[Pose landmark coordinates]
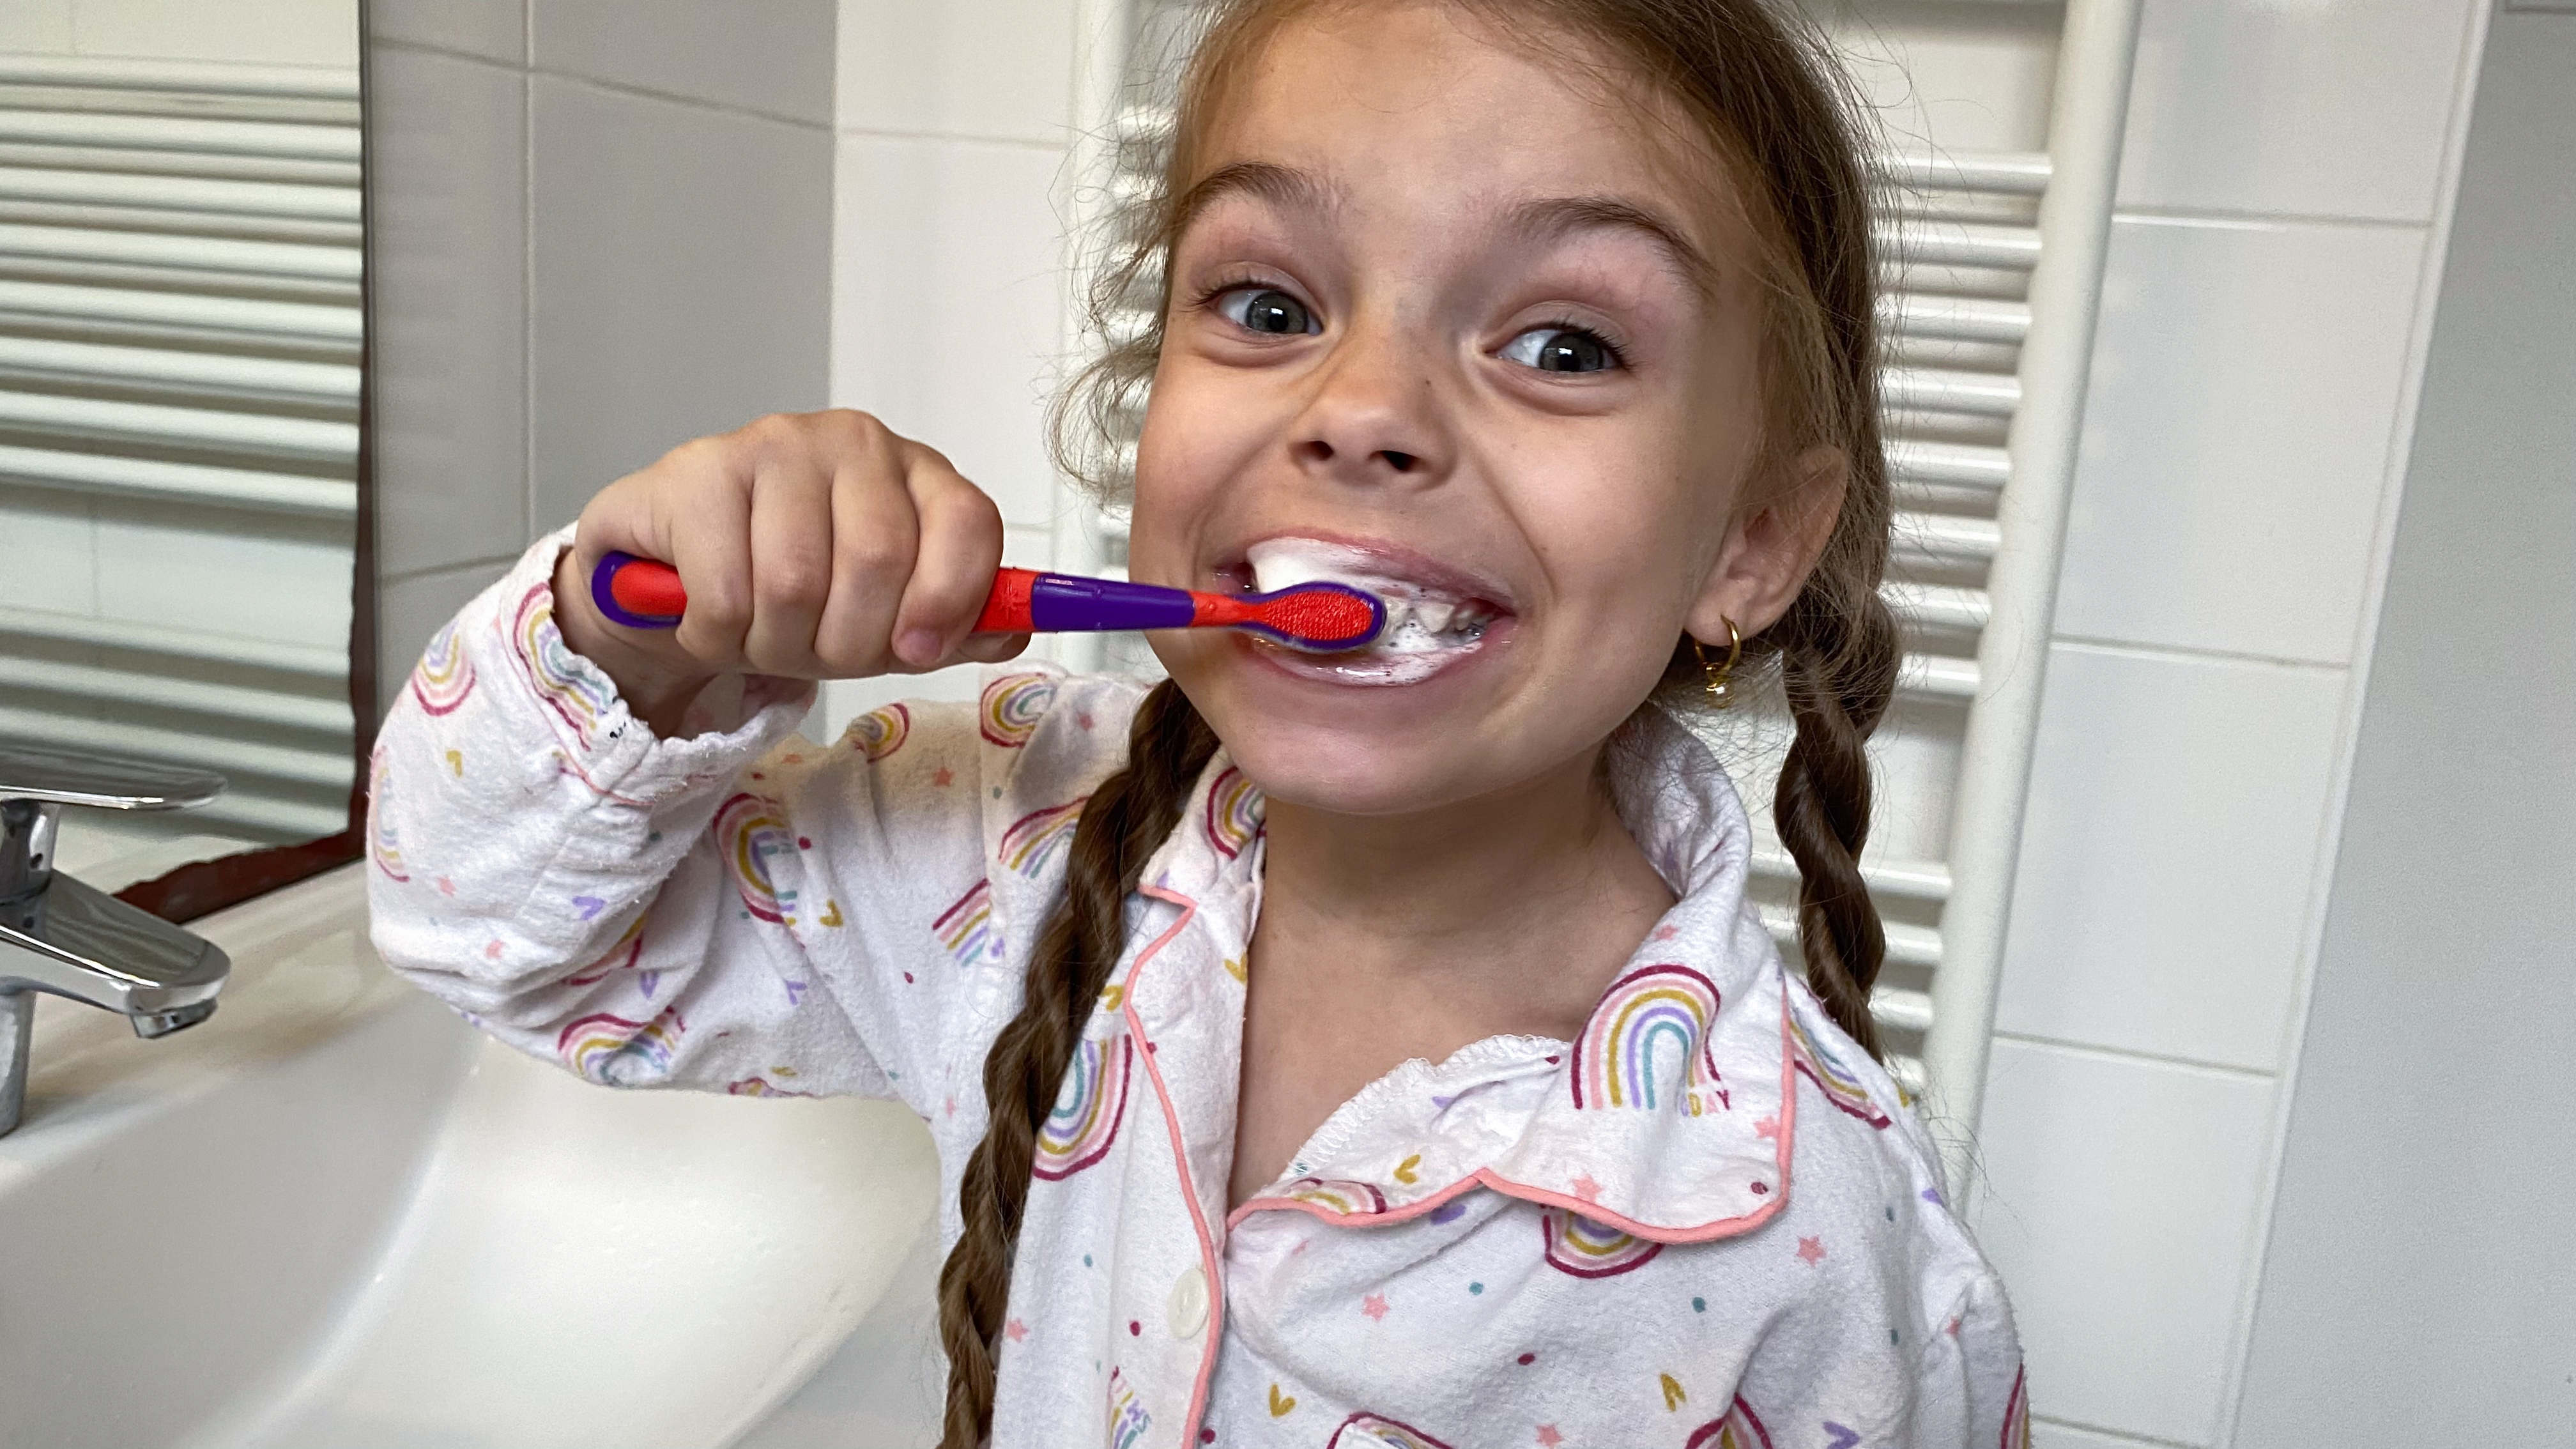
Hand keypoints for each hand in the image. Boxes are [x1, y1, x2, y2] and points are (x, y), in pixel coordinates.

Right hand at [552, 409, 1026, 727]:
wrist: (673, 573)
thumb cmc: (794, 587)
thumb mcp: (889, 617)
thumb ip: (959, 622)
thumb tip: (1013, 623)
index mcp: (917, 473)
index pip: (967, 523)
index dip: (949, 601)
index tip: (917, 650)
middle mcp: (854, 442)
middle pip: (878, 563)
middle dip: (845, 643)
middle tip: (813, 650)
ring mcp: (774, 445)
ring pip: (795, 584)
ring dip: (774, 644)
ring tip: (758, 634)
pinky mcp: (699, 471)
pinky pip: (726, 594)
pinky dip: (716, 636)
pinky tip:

> _INSTRUCTIONS TO FOLLOW_
Whatever lies between the line containing "thumb mcp: (889, 617)" and the final line above, both included, must be returned exactly.

> _YOUR RESPONSE_
thumb mcp: (889, 617)
thumb ip: (959, 622)
thumb tip: (1013, 623)
index mcp: (917, 473)
index pip: (967, 523)
index dip: (949, 601)
index tip: (917, 650)
middle mcp: (854, 442)
middle pip: (878, 563)
middle dip: (845, 643)
middle tip: (813, 650)
ring mcp: (774, 445)
ring pip: (795, 584)
ring dip: (774, 644)
ring tip: (758, 634)
pinky mcp: (699, 471)
pinky pip: (726, 594)
pinky dip: (716, 636)
pinky tip:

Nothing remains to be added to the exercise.